Il en décrit la brutalité, les colères, la nervosité, « une ivresse de soi, une exagération fiévreuse », une mauvaise éducation de vouloir tout ramener à lui, une affectivité qui ne lui fait supporter aucune critique, une absence de convictions ou plutôt des convictions dont il change très souvent, cette auto célébration permanente où faire savoir est plus important que savoir faire. Il humilie trop et ne punit pas assez comme Joséphine le reprochait déjà à Napoléon. Il est « aussi opportuniste avec les idées qu’avec les gens » comme l'observe Jean-Louis Debré, Président du Conseil Constitutionnel.
Ce personnage de roman que jusqu’alors les événements avaient fait s’est révélé, au moment de la crise financière, celui qui fait l’événement.
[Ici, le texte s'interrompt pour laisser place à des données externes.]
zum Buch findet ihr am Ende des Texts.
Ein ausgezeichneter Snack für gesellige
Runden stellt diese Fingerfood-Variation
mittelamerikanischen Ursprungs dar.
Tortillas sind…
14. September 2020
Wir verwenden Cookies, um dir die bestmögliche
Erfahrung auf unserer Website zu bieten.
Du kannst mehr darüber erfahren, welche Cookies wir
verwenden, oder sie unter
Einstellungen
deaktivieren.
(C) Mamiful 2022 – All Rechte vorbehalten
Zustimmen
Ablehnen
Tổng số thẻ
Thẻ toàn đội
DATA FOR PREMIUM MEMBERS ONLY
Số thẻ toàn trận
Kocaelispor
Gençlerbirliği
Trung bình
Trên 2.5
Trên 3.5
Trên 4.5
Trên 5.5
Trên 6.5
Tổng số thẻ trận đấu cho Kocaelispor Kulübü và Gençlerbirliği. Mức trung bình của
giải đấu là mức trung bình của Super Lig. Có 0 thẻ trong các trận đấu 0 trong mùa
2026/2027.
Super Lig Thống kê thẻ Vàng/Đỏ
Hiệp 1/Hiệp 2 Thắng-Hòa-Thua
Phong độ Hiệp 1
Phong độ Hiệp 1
Giesbert qui parfois manie l’hyperbole, le décrit en « Paganini du sauvetage, courageux tout en restant infatué ». Il cite Jean-Claude Juncker, Président de l’Eurogroupe pour qui « il agit vite et change de direction quand il faut ». Son optimisme est avant tout « une méthode de travail ». Fort avec les faibles et faible avec les forts, il se montre un redoutable négociateur sur le plan international. Mais pour quels résultats?
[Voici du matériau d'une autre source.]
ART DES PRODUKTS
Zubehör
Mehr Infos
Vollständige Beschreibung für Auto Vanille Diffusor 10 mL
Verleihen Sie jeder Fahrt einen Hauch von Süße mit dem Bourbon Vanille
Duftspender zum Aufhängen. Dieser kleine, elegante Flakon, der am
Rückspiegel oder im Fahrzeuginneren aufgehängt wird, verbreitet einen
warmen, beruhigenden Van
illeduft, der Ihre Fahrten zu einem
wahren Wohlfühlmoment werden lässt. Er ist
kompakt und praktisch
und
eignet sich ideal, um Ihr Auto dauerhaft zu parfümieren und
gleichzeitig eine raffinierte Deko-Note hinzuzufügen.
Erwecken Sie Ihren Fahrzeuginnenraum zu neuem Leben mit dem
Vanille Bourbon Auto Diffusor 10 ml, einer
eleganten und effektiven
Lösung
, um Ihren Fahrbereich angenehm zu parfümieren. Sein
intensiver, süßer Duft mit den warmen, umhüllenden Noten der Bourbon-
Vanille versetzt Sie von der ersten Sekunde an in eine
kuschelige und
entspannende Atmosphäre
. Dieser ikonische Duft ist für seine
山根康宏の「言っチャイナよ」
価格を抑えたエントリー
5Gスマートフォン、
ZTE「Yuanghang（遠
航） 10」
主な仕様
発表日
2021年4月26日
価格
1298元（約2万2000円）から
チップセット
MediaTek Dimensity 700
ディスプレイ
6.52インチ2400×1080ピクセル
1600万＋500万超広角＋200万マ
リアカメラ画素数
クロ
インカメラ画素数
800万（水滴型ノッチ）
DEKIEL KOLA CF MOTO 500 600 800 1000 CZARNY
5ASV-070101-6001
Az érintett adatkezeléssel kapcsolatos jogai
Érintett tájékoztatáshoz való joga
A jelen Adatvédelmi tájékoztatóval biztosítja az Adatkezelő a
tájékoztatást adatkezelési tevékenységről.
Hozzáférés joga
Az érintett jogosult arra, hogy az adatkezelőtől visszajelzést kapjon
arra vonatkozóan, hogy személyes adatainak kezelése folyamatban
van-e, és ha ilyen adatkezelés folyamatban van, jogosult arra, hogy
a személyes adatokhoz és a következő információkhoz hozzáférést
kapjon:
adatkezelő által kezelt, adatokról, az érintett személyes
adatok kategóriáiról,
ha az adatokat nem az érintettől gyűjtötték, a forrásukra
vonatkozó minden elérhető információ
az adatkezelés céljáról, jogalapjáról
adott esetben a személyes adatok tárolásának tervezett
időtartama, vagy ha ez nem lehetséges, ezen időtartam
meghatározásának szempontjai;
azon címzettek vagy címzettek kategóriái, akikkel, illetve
Et surtout il reste un fils d’immigré, abandonné par son père, détestant son enfance, pauvre parmi les riches, qui sait susciter la compassion, y compris chez quelqu’un comme Michel Onfray qu’on ne peut taxer de courtisanerie. « J’ai de la compassion pour cet individu qui voudrait tellement être aimé et, maladroit, se fait tant détester… pour cet oiseau blessé qui croit pouvoir panser ses plaies avec les fétiches de la puissance ; j’ai de la compassion pour cet homme qui n’échappera pas à lui même ».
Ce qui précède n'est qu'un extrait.